(Page-level text extractions)
####

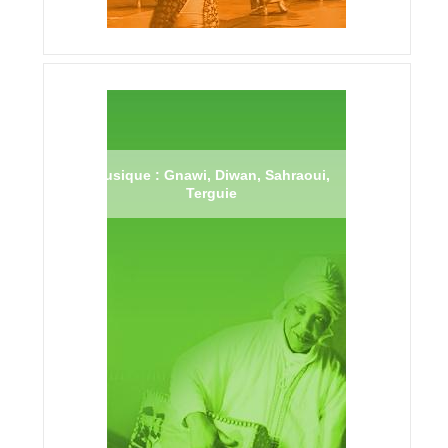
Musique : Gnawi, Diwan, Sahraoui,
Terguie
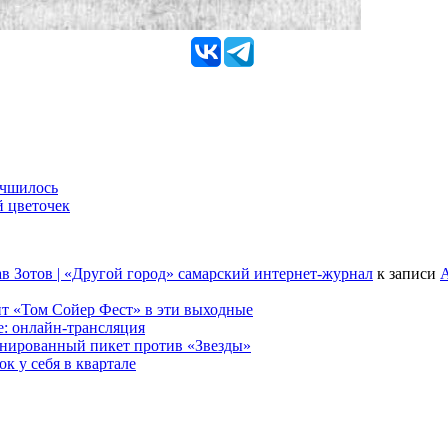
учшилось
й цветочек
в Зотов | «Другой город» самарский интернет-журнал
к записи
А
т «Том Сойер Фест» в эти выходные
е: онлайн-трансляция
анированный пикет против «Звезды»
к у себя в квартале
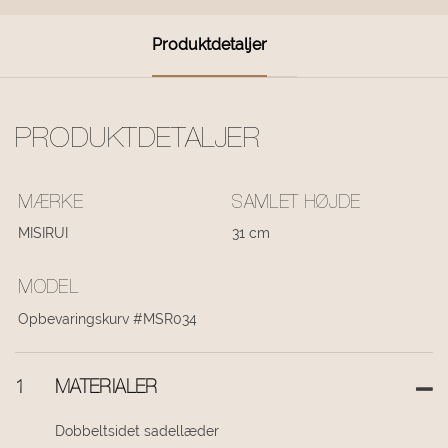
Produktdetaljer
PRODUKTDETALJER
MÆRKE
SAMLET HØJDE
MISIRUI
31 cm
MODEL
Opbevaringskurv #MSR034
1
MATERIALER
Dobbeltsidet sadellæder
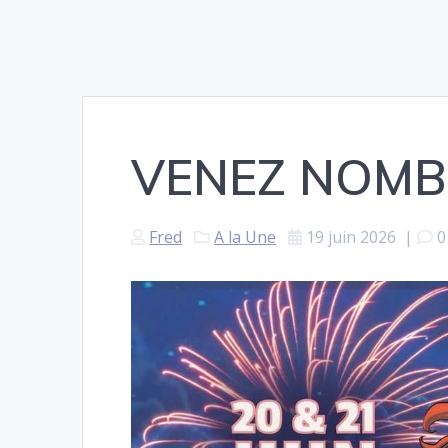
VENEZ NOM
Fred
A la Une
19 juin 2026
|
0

####

§ PROMPT:
You need to copy every entry exactly, taking out only the pictures.

§ ANSWER BOX:
Musique : Gnawi, Diwan, Sahraoui,
Terguie
учшилось
й цветочек
в Зотов | «Другой город» самарский интернет-журнал
к записи
А
т «Том Сойер Фест» в эти выходные
е: онлайн-трансляция
анированный пикет против «Звезды»
к у себя в квартале
Produktdetaljer
PRODUKTDETALJER
MÆRKE
SAMLET HØJDE
MISIRUI
31 cm
MODEL
Opbevaringskurv #MSR034
1
MATERIALER
Dobbeltsidet sadellæder
VENEZ NOM
Fred
A la Une
19 juin 2026
|
0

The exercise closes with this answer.